To complete the restoration, a one-step composite finisher and polisher (OneGloss® PS, Shofu) was used to accomplish quick finishing and polishing. When used on a slow-speed handpiece with water spray, applying firmer pressure facilitated the removal of excess composite, and applying softer pressure polished the surface to a smooth, satin finish.
Conclusion
The completed repaired restoration will serve the patient effectively for many years (Figure 8). The perimeter preparation approach used in this case exemplifies proactive intervention in modern dentistry. With the right tools, materials, and techniques, clinicians can address marginal failures early, sparing patients from the need for more extensive treatments. This method provides a straightforward, predictable, and comfortable option for both patients and dentists alike.
References
1. Furtado MD, Immich F, de Oliveira da Rosa WL, et al. Repair of aged restorations made in direct resin composite – A systematic review. Int J Adhes Adhes. 2023;124:103367.

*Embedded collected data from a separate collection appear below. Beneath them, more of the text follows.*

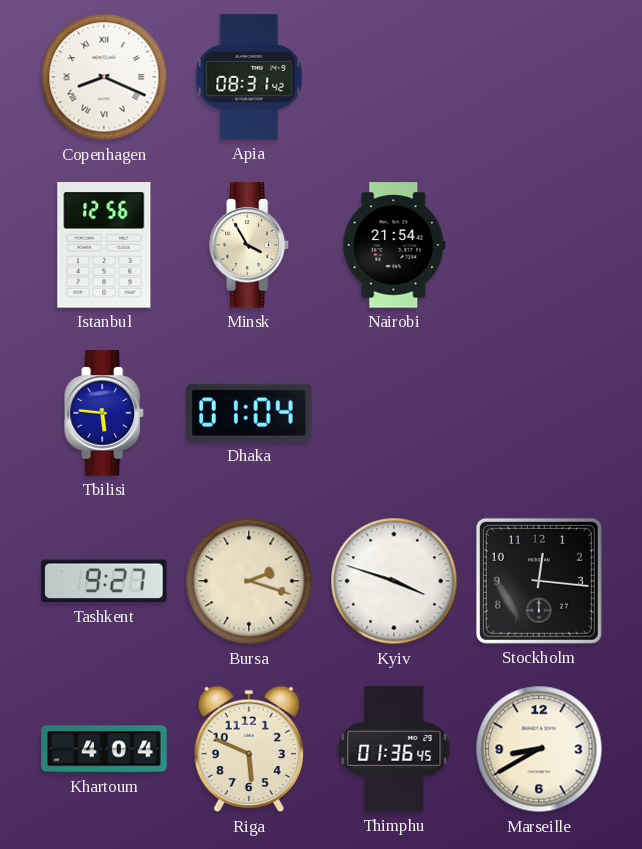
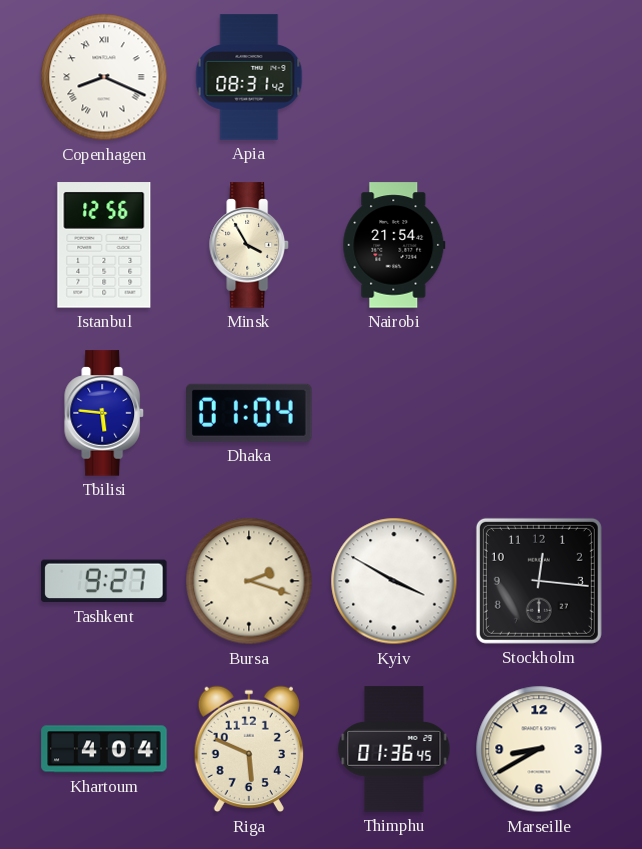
Kyiv: 3:48 -> 3:50
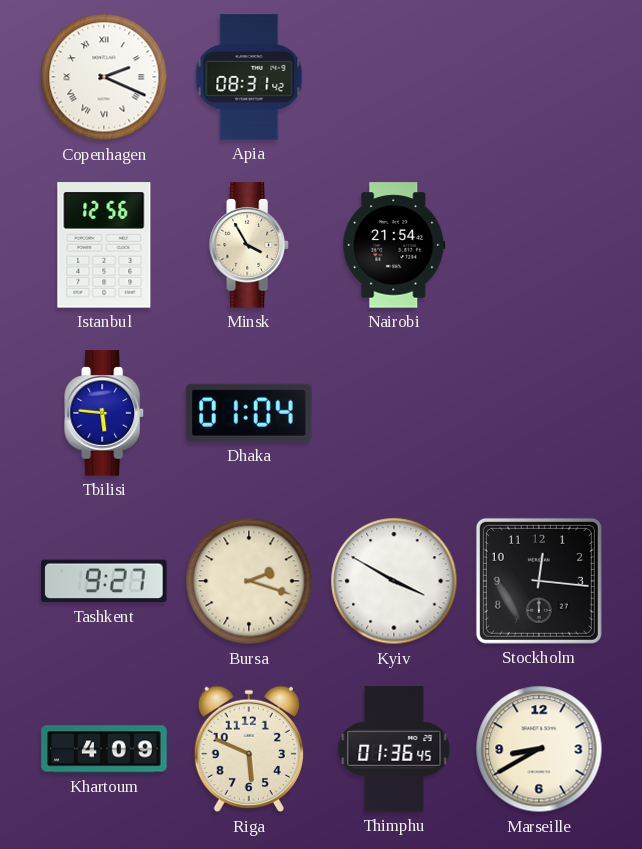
Copenhagen: 8:19 -> 2:19
Khartoum: 4:04 -> 4:09
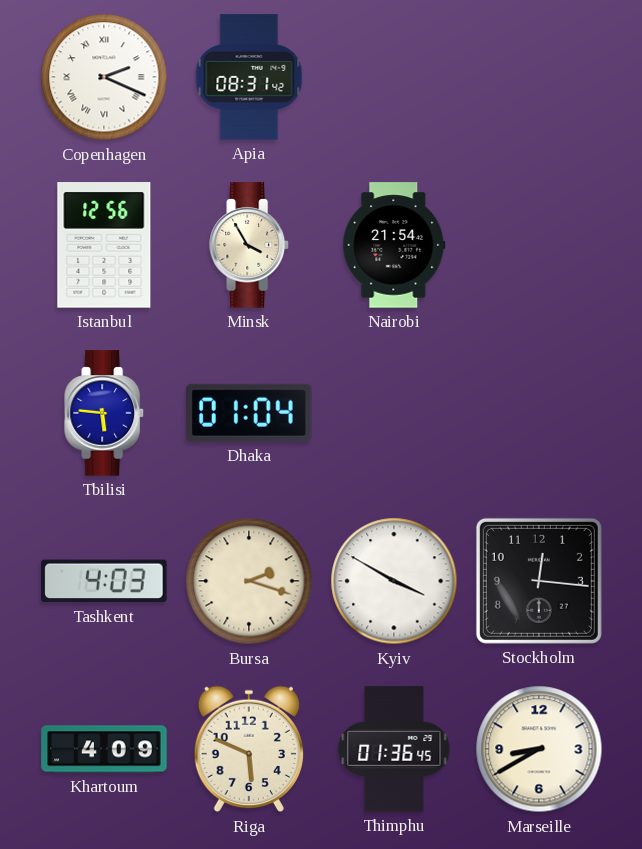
Tashkent: 9:27 -> 4:03
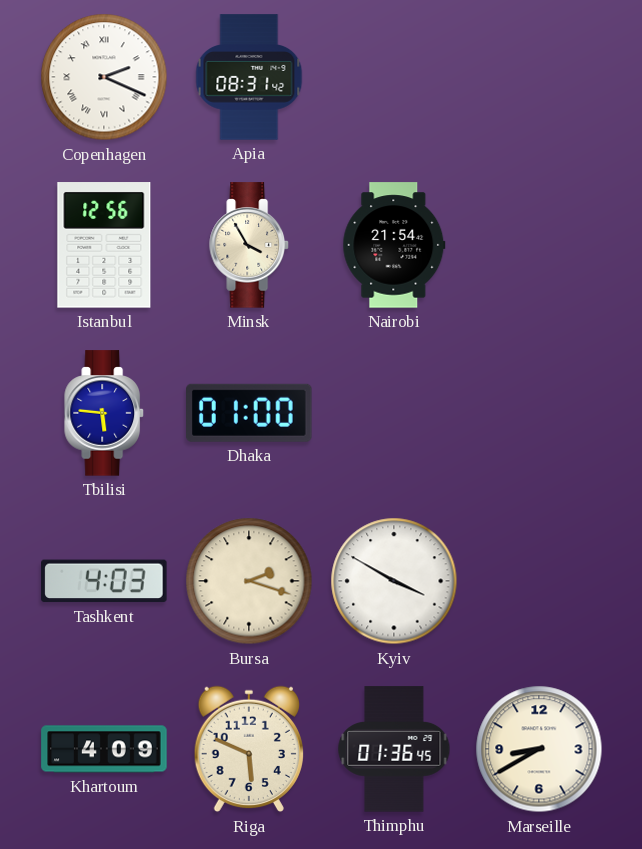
Dhaka: 01:04 -> 01:00
Stockholm: 12:16 -> none
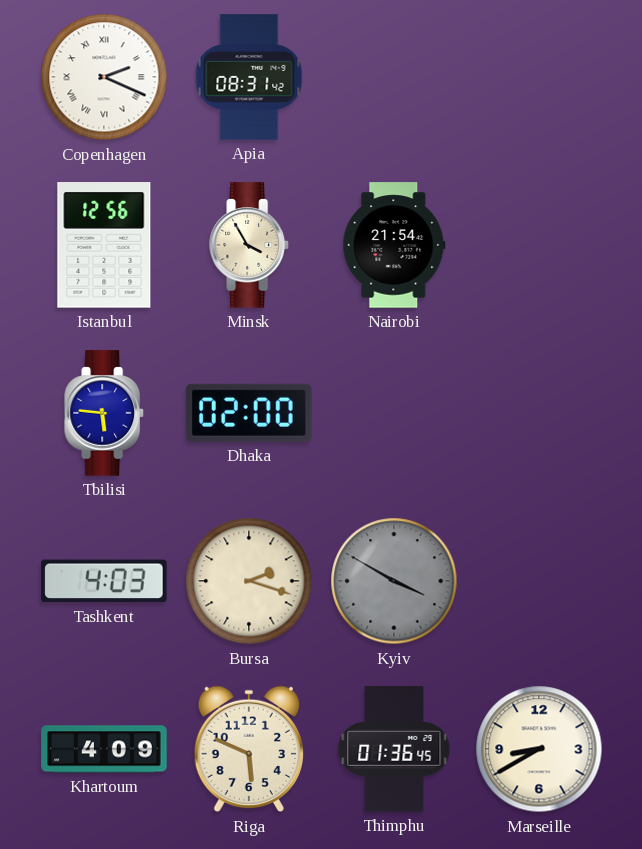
Dhaka: 01:00 -> 02:00
Kyiv dial: white -> grey
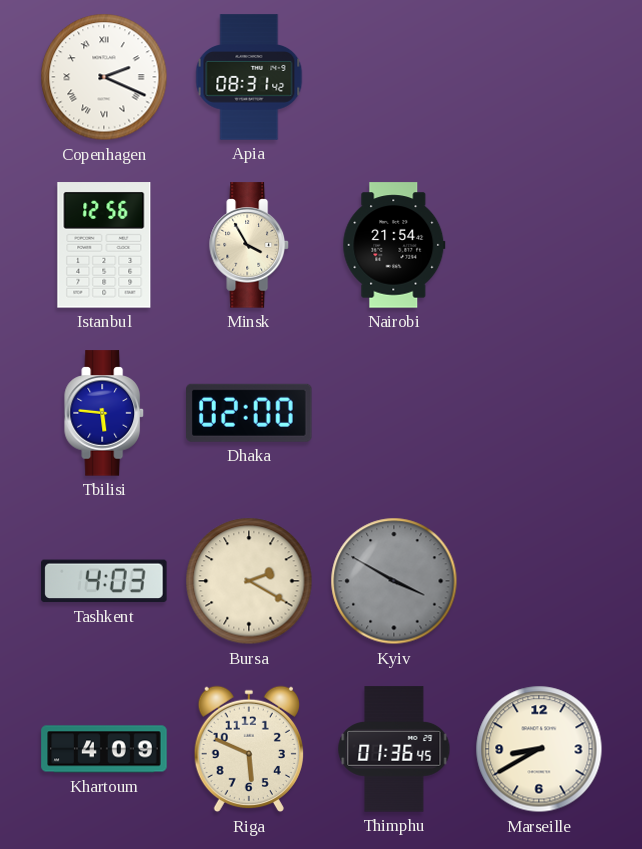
Bursa: 2:18 -> 2:20
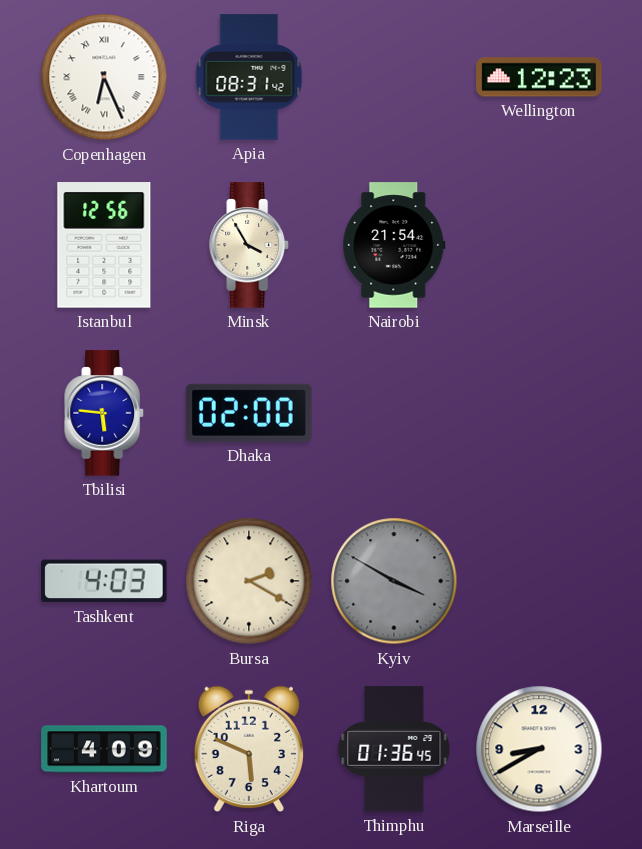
Copenhagen: 2:19 -> 6:26
Wellington: none -> 12:23
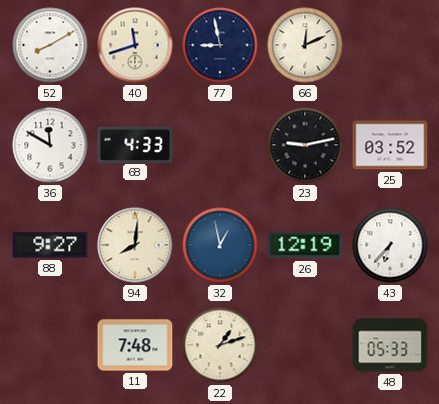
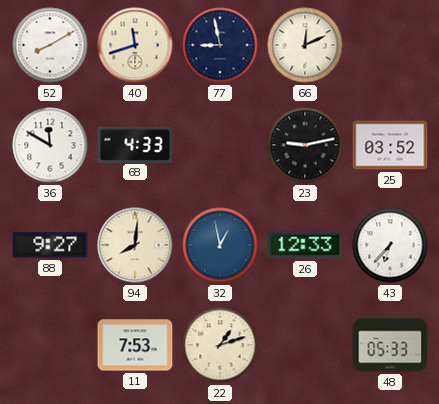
26: 12:19 -> 12:33
11: 7:48 -> 7:53
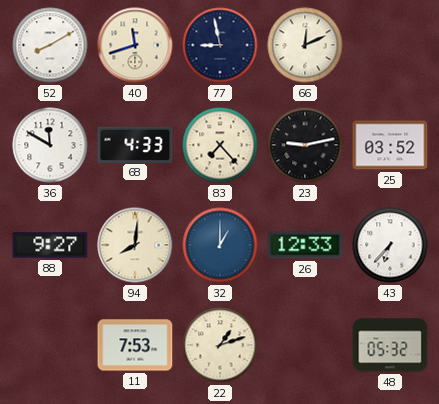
83: none -> 7:23
32: 12:58 -> 1:00
48: 05:33 -> 05:32
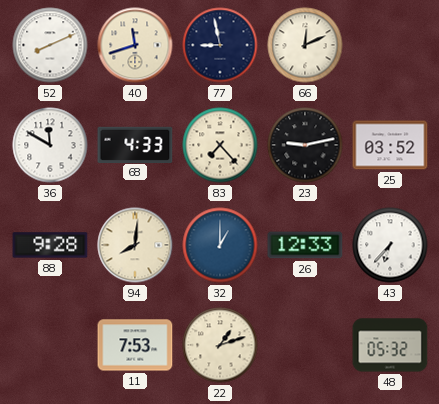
52: 8:10 -> 8:11
88: 9:27 -> 9:28
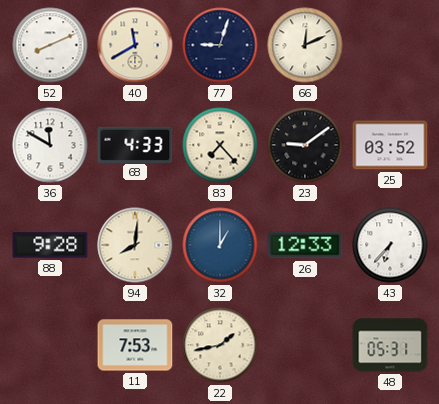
40: 11:42 -> 11:40
77: 8:58 -> 9:03
23: 9:13 -> 9:09
22: 1:12 -> 1:43
48: 05:32 -> 05:31
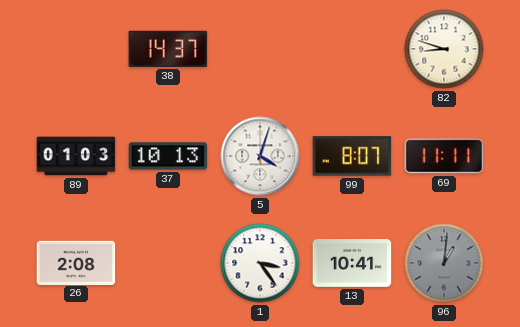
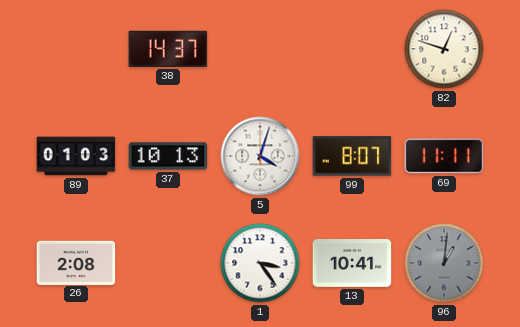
82: 8:48 -> 12:48
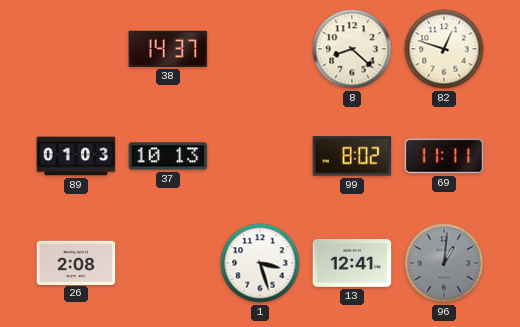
8: none -> 8:22
5: 4:03 -> none
99: 8:07 -> 8:02
1: 3:24 -> 3:27
13: 10:41 -> 12:41
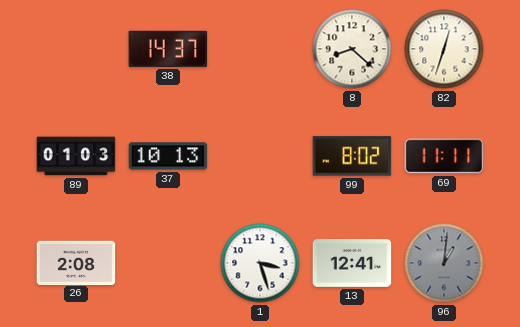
82: 12:48 -> 12:33
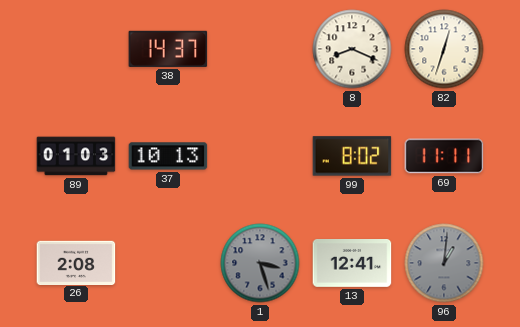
8: 8:22 -> 8:19
1 dial: white -> grey
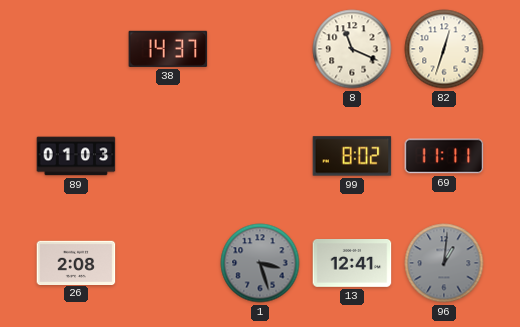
8: 8:19 -> 11:19
37: 10:13 -> none
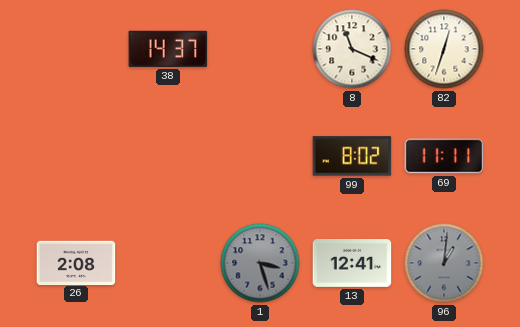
89: 01:03 -> none
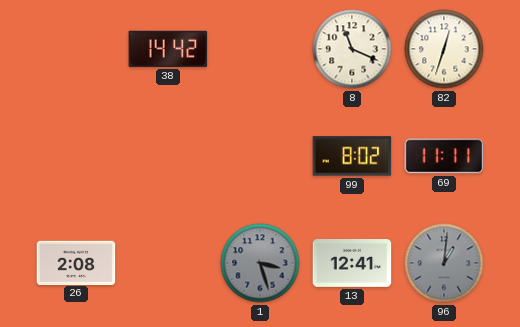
38: 14:37 -> 14:42
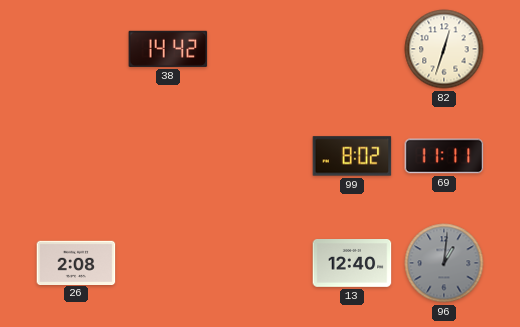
8: 11:19 -> none
1: 3:27 -> none
13: 12:41 -> 12:40
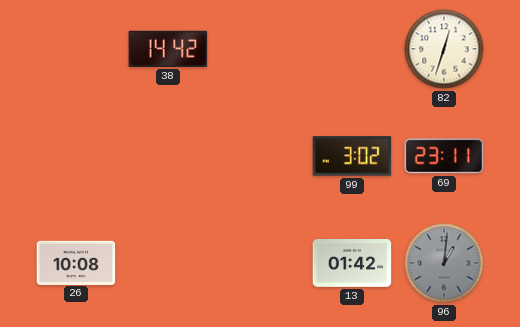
99: 8:02 -> 3:02
69: 11:11 -> 23:11
26: 2:08 -> 10:08
13: 12:40 -> 01:42
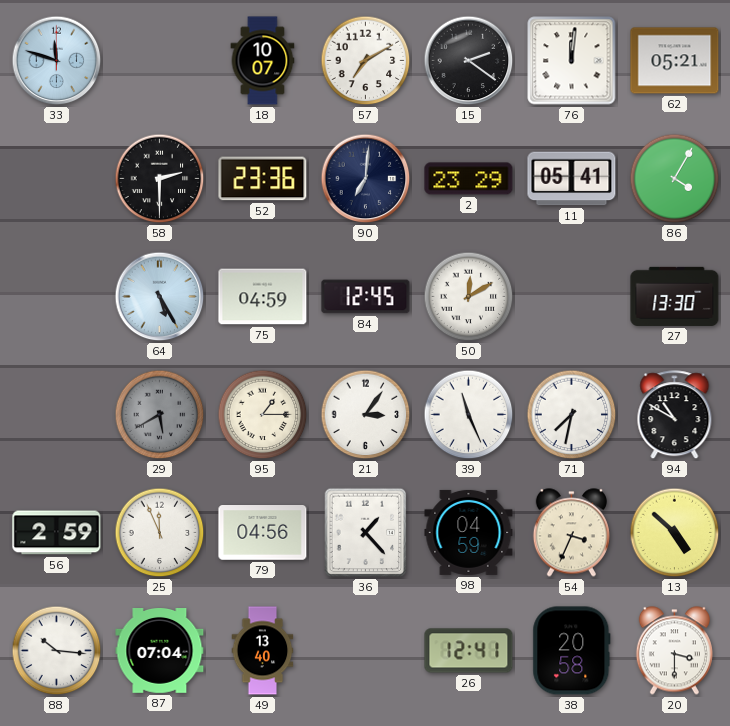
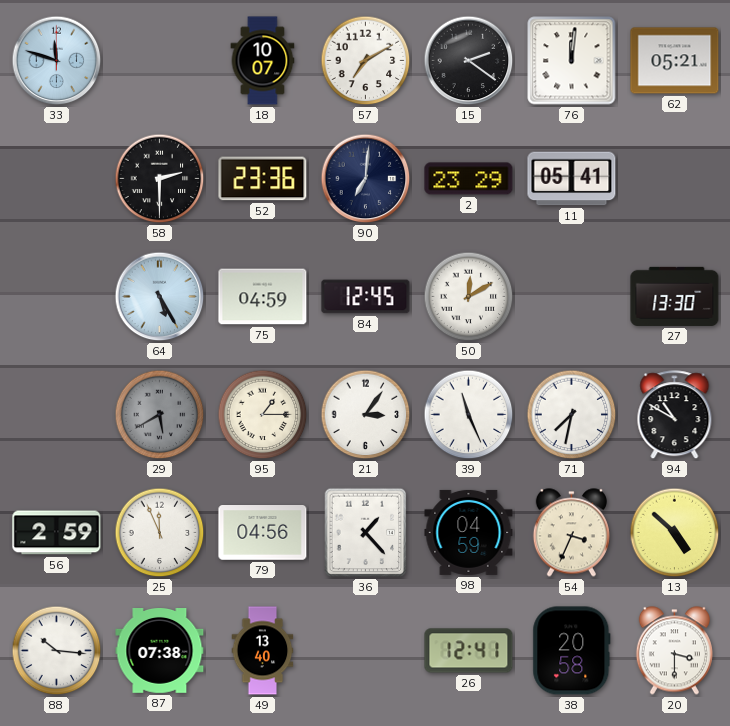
86: 4:05 -> none
87: 07:04 -> 07:38
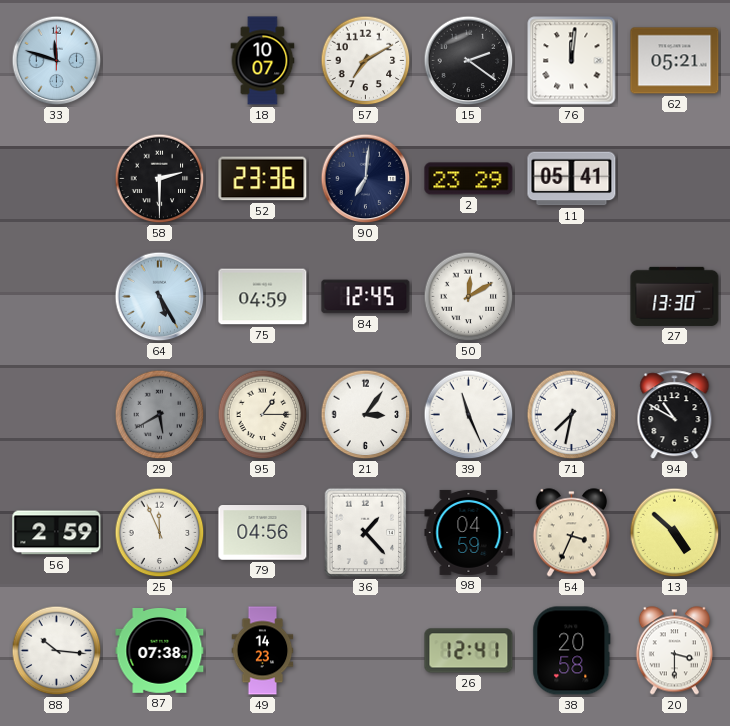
49: 13:40 -> 14:23
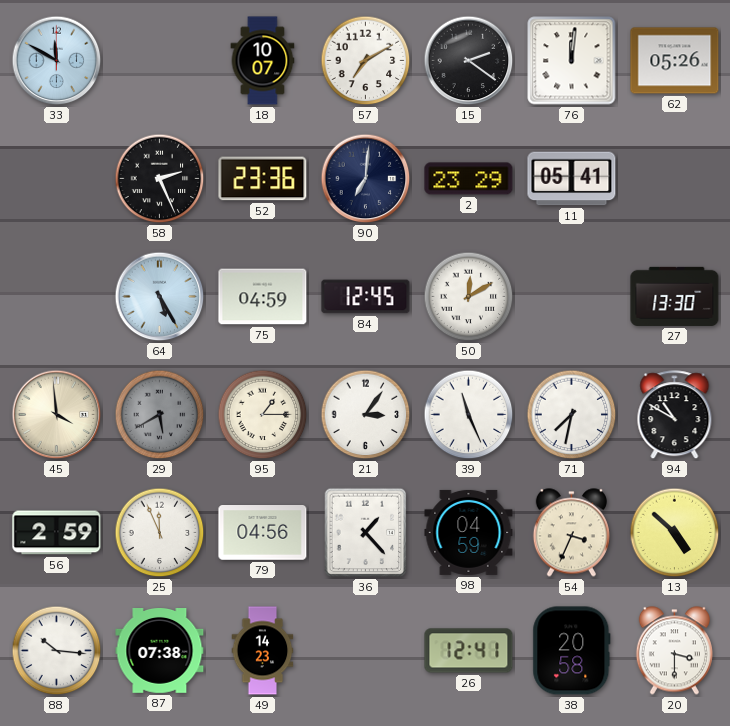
33: 11:48 -> 11:50
62: 05:21 -> 05:26
58: 2:30 -> 2:26
45: none -> 3:59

2. Gordan VV, Mondragon E, Watson RE, et al. A clinical evaluation of a self-etching primer and a giomer restorative material: results at eight years. J Am Dent Assoc. 2007;138(5):621-627.
3. Miyauchi T, et al. The effect of Giomer restorative materials on demineralized dentin. J Dent Res. 2010;89(Spec Iss A):Abstract 135006.
4. Dhull KS, Nandlal B. Comparative evaluation of fluoride release from PRG-composites and compomer on application of topical fluoride. J Indian Soc Pedod Prev Dent. 2009;27(1):27-32.
5. Okuyama K, Murata Y, Pereira PN, et al. Fluoride release and uptake by various dental materials after fluoride application. Am J Dent. 2006:19(2):123-127.
6. Shimazu Honda T, Yamamoto K, et al. Study on the film substance produced from S-PRG filler. JJ Conserv Dent. 2002;45(Autumn):42.